***** ENTRIES SUPPLIED
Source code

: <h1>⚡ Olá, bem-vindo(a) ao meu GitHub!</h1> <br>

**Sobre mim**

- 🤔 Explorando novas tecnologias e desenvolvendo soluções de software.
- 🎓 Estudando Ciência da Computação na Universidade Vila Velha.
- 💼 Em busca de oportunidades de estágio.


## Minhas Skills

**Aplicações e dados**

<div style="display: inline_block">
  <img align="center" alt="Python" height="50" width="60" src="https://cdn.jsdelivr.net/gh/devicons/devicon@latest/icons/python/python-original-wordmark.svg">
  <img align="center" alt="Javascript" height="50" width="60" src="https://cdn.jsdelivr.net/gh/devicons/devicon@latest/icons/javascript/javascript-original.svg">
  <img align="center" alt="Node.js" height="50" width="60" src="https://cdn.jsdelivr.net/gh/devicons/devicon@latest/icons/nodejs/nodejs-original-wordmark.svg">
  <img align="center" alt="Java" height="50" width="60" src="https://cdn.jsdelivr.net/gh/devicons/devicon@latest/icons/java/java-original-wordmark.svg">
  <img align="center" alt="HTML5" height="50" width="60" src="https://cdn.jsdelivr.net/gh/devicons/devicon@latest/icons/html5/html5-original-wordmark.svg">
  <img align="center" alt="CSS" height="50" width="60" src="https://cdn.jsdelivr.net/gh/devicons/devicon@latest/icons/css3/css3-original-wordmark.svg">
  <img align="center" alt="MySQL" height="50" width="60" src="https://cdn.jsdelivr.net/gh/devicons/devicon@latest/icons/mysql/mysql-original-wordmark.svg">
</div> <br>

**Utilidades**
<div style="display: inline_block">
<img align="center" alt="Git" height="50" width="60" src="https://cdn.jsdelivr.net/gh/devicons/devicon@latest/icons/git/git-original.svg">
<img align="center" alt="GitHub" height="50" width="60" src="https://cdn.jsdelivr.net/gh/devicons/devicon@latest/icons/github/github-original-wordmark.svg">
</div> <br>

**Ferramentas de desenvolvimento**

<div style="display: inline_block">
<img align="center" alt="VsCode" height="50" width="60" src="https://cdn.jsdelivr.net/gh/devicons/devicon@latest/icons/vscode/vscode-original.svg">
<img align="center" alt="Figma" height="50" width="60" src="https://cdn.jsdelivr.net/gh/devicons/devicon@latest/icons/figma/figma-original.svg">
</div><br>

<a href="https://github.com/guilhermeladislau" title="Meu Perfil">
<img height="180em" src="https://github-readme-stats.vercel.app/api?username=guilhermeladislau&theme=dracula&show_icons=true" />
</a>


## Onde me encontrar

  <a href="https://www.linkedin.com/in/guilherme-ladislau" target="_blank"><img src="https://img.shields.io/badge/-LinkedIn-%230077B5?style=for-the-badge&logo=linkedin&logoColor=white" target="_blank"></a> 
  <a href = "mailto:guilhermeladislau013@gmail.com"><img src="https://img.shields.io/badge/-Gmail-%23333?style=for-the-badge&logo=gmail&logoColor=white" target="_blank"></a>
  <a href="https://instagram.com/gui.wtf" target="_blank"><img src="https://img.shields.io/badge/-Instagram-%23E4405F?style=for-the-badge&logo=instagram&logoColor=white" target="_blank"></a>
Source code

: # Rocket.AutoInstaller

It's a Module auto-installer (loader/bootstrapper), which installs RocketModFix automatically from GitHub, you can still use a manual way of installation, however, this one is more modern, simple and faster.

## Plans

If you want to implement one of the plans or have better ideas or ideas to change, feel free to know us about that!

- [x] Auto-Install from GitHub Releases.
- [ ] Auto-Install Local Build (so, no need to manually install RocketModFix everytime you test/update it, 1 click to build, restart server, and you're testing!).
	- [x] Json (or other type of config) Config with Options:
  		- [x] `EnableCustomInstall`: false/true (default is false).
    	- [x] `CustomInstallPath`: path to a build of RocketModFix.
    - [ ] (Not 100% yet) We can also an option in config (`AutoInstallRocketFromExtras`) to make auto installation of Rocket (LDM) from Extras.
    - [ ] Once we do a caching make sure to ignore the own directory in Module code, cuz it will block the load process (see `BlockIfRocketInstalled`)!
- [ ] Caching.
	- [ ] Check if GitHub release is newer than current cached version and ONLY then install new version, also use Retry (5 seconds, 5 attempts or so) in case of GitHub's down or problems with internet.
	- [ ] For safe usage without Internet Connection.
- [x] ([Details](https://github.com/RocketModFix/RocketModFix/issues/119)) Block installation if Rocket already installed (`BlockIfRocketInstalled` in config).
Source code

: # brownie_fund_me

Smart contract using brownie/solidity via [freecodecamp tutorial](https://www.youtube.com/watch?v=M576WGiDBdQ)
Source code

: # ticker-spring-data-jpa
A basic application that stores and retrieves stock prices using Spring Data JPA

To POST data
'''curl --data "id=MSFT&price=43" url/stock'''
**********
WORK ORDER
Please repeat each line from the one with "Block installation if" through the last line of the data above, and add nothing.

SOLUTION TO THE EXERCISE
- [x] ([Details](https://github.com/RocketModFix/RocketModFix/issues/119)) Block installation if Rocket already installed (`BlockIfRocketInstalled` in config).
Source code

: # brownie_fund_me

Smart contract using brownie/solidity via [freecodecamp tutorial](https://www.youtube.com/watch?v=M576WGiDBdQ)
Source code

: # ticker-spring-data-jpa
A basic application that stores and retrieves stock prices using Spring Data JPA

To POST data
'''curl --data "id=MSFT&price=43" url/stock'''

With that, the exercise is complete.